- **Given task**
Can you reproduce the material with every "catalogue" switched to "catalog", all else unchanged and the pictures left out?

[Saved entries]

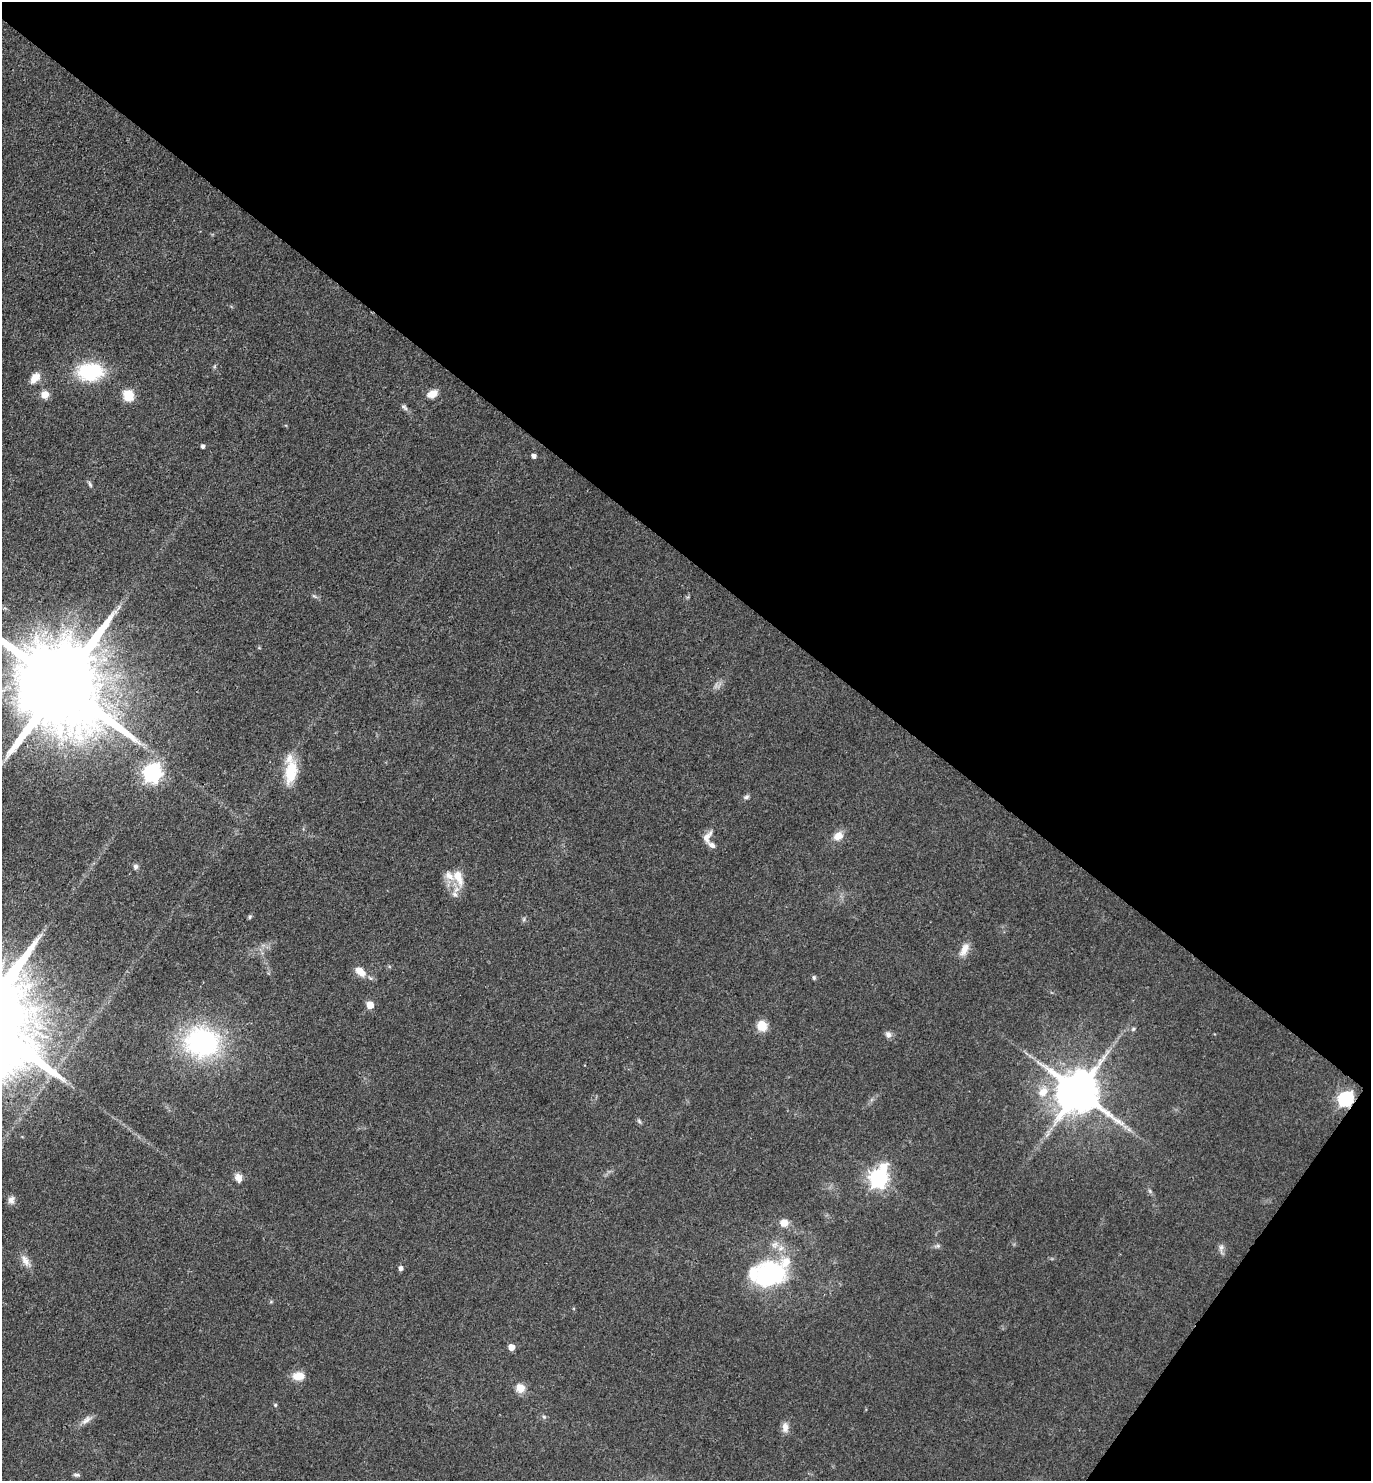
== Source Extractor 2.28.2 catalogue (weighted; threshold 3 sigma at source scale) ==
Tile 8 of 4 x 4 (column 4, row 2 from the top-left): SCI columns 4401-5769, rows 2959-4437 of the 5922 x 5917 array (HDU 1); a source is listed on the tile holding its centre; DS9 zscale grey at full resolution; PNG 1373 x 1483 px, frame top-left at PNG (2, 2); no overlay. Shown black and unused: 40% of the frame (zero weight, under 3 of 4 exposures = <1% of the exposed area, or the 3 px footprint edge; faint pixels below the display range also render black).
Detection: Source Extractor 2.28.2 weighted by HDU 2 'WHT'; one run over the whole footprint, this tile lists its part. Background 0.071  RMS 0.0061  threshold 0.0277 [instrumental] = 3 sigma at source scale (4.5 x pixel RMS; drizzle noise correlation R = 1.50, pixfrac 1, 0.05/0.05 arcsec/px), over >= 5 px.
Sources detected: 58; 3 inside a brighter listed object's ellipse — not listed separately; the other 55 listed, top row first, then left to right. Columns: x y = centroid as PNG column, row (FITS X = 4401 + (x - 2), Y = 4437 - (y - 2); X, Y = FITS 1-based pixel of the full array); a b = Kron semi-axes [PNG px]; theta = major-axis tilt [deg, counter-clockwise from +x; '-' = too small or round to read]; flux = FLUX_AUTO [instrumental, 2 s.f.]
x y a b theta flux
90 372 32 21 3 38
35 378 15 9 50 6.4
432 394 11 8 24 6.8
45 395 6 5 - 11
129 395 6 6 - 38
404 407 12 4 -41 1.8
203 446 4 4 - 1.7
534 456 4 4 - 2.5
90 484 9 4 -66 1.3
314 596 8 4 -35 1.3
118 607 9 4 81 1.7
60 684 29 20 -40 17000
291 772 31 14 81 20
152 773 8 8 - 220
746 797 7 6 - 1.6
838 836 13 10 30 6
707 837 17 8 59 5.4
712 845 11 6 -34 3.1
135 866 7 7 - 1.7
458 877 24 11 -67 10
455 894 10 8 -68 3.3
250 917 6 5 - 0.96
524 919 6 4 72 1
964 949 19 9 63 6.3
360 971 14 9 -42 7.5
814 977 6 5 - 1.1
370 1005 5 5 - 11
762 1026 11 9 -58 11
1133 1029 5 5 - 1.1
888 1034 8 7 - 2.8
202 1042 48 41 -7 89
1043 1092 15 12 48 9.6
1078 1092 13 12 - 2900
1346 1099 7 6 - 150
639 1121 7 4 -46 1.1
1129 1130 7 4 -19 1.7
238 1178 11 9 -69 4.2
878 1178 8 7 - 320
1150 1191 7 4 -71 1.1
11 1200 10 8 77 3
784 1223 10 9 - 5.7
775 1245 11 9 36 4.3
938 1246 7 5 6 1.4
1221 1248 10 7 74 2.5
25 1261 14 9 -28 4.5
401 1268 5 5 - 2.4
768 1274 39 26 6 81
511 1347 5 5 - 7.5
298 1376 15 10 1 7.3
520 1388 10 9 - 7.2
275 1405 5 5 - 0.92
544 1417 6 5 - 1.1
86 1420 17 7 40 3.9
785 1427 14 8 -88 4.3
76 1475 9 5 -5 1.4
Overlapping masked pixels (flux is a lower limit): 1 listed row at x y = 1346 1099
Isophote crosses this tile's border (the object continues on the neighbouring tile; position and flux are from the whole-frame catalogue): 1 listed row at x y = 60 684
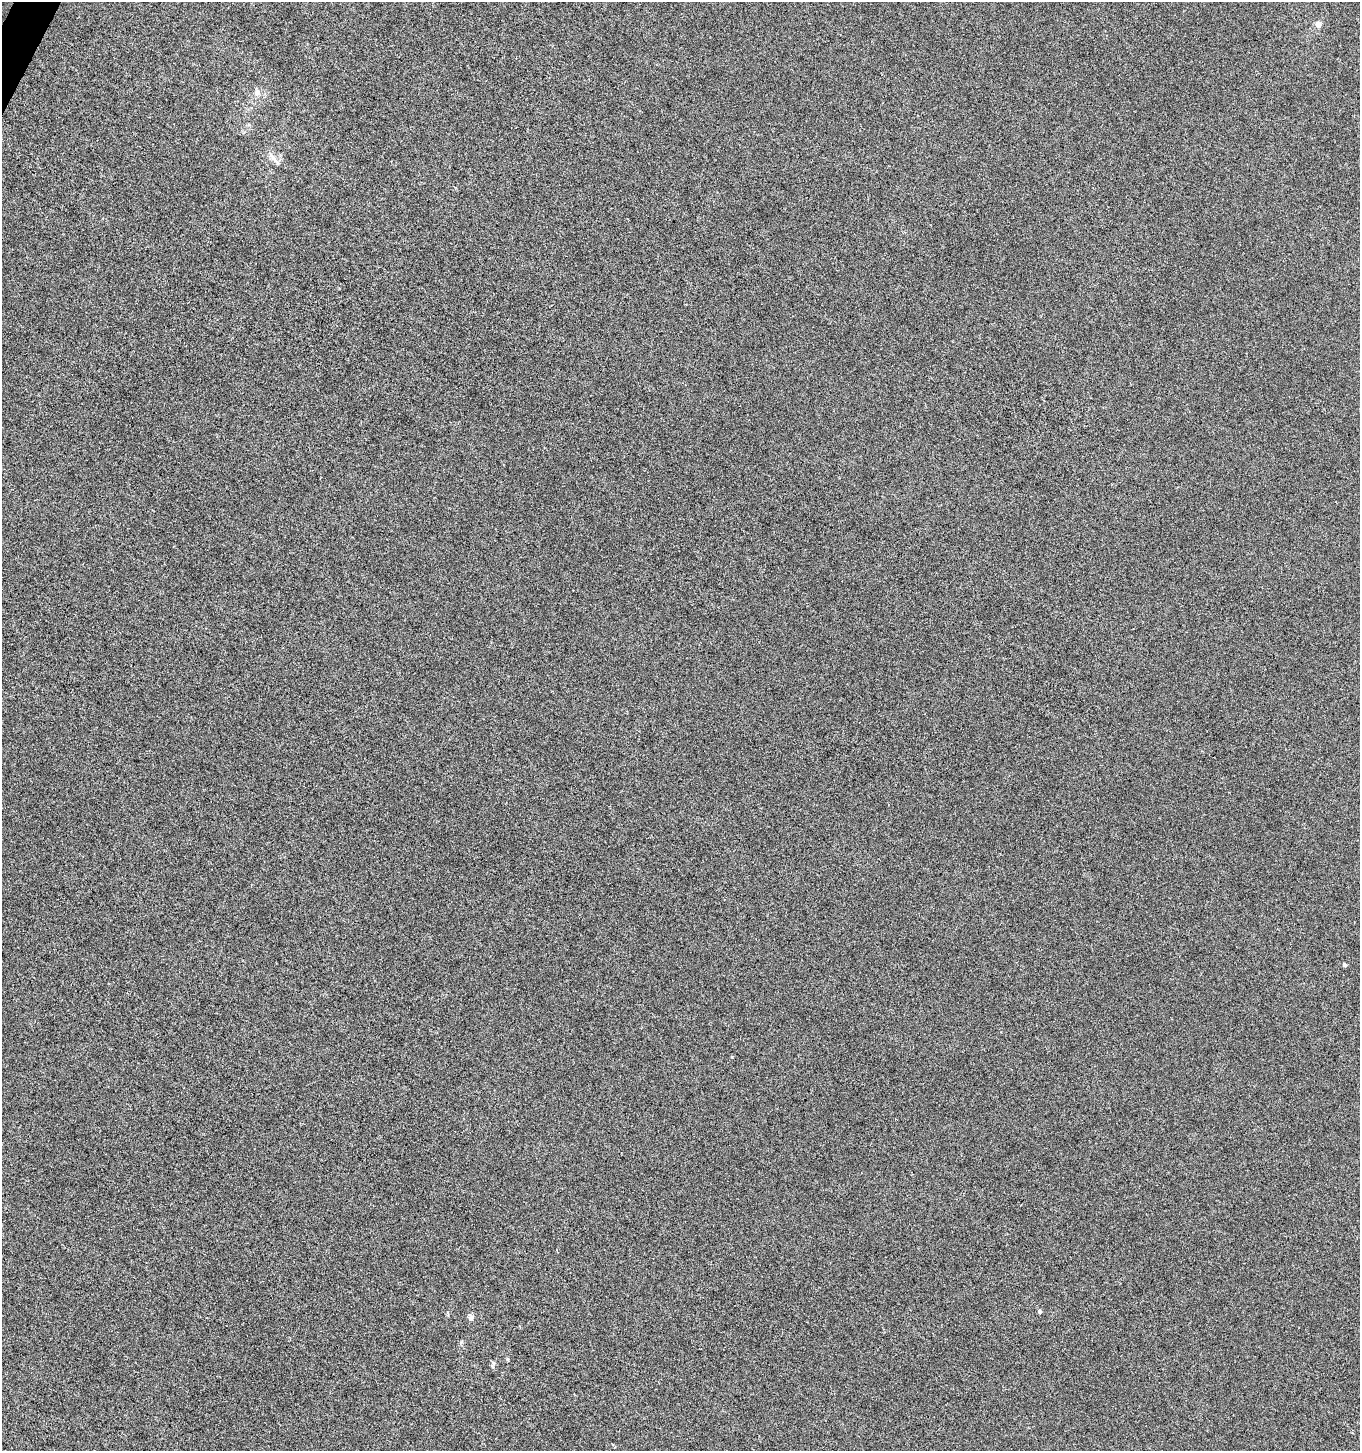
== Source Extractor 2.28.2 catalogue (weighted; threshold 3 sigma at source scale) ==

- **Result**
== Source Extractor 2.28.2 catalog (weighted; threshold 3 sigma at source scale) ==
Tile 8 of 4 x 4 (column 4, row 2 from the top-left): SCI columns 4401-5769, rows 2959-4437 of the 5922 x 5917 array (HDU 1); a source is listed on the tile holding its centre; DS9 zscale grey at full resolution; PNG 1373 x 1483 px, frame top-left at PNG (2, 2); no overlay. Shown black and unused: 40% of the frame (zero weight, under 3 of 4 exposures = <1% of the exposed area, or the 3 px footprint edge; faint pixels below the display range also render black).
Detection: Source Extractor 2.28.2 weighted by HDU 2 'WHT'; one run over the whole footprint, this tile lists its part. Background 0.071  RMS 0.0061  threshold 0.0277 [instrumental] = 3 sigma at source scale (4.5 x pixel RMS; drizzle noise correlation R = 1.50, pixfrac 1, 0.05/0.05 arcsec/px), over >= 5 px.
Sources detected: 58; 3 inside a brighter listed object's ellipse — not listed separately; the other 55 listed, top row first, then left to right. Columns: x y = centroid as PNG column, row (FITS X = 4401 + (x - 2), Y = 4437 - (y - 2); X, Y = FITS 1-based pixel of the full array); a b = Kron semi-axes [PNG px]; theta = major-axis tilt [deg, counter-clockwise from +x; '-' = too small or round to read]; flux = FLUX_AUTO [instrumental, 2 s.f.]
x y a b theta flux
90 372 32 21 3 38
35 378 15 9 50 6.4
432 394 11 8 24 6.8
45 395 6 5 - 11
129 395 6 6 - 38
404 407 12 4 -41 1.8
203 446 4 4 - 1.7
534 456 4 4 - 2.5
90 484 9 4 -66 1.3
314 596 8 4 -35 1.3
118 607 9 4 81 1.7
60 684 29 20 -40 17000
291 772 31 14 81 20
152 773 8 8 - 220
746 797 7 6 - 1.6
838 836 13 10 30 6
707 837 17 8 59 5.4
712 845 11 6 -34 3.1
135 866 7 7 - 1.7
458 877 24 11 -67 10
455 894 10 8 -68 3.3
250 917 6 5 - 0.96
524 919 6 4 72 1
964 949 19 9 63 6.3
360 971 14 9 -42 7.5
814 977 6 5 - 1.1
370 1005 5 5 - 11
762 1026 11 9 -58 11
1133 1029 5 5 - 1.1
888 1034 8 7 - 2.8
202 1042 48 41 -7 89
1043 1092 15 12 48 9.6
1078 1092 13 12 - 2900
1346 1099 7 6 - 150
639 1121 7 4 -46 1.1
1129 1130 7 4 -19 1.7
238 1178 11 9 -69 4.2
878 1178 8 7 - 320
1150 1191 7 4 -71 1.1
11 1200 10 8 77 3
784 1223 10 9 - 5.7
775 1245 11 9 36 4.3
938 1246 7 5 6 1.4
1221 1248 10 7 74 2.5
25 1261 14 9 -28 4.5
401 1268 5 5 - 2.4
768 1274 39 26 6 81
511 1347 5 5 - 7.5
298 1376 15 10 1 7.3
520 1388 10 9 - 7.2
275 1405 5 5 - 0.92
544 1417 6 5 - 1.1
86 1420 17 7 40 3.9
785 1427 14 8 -88 4.3
76 1475 9 5 -5 1.4
Overlapping masked pixels (flux is a lower limit): 1 listed row at x y = 1346 1099
Isophote crosses this tile's border (the object continues on the neighbouring tile; position and flux are from the whole-frame catalog): 1 listed row at x y = 60 684
== Source Extractor 2.28.2 catalog (weighted; threshold 3 sigma at source scale) ==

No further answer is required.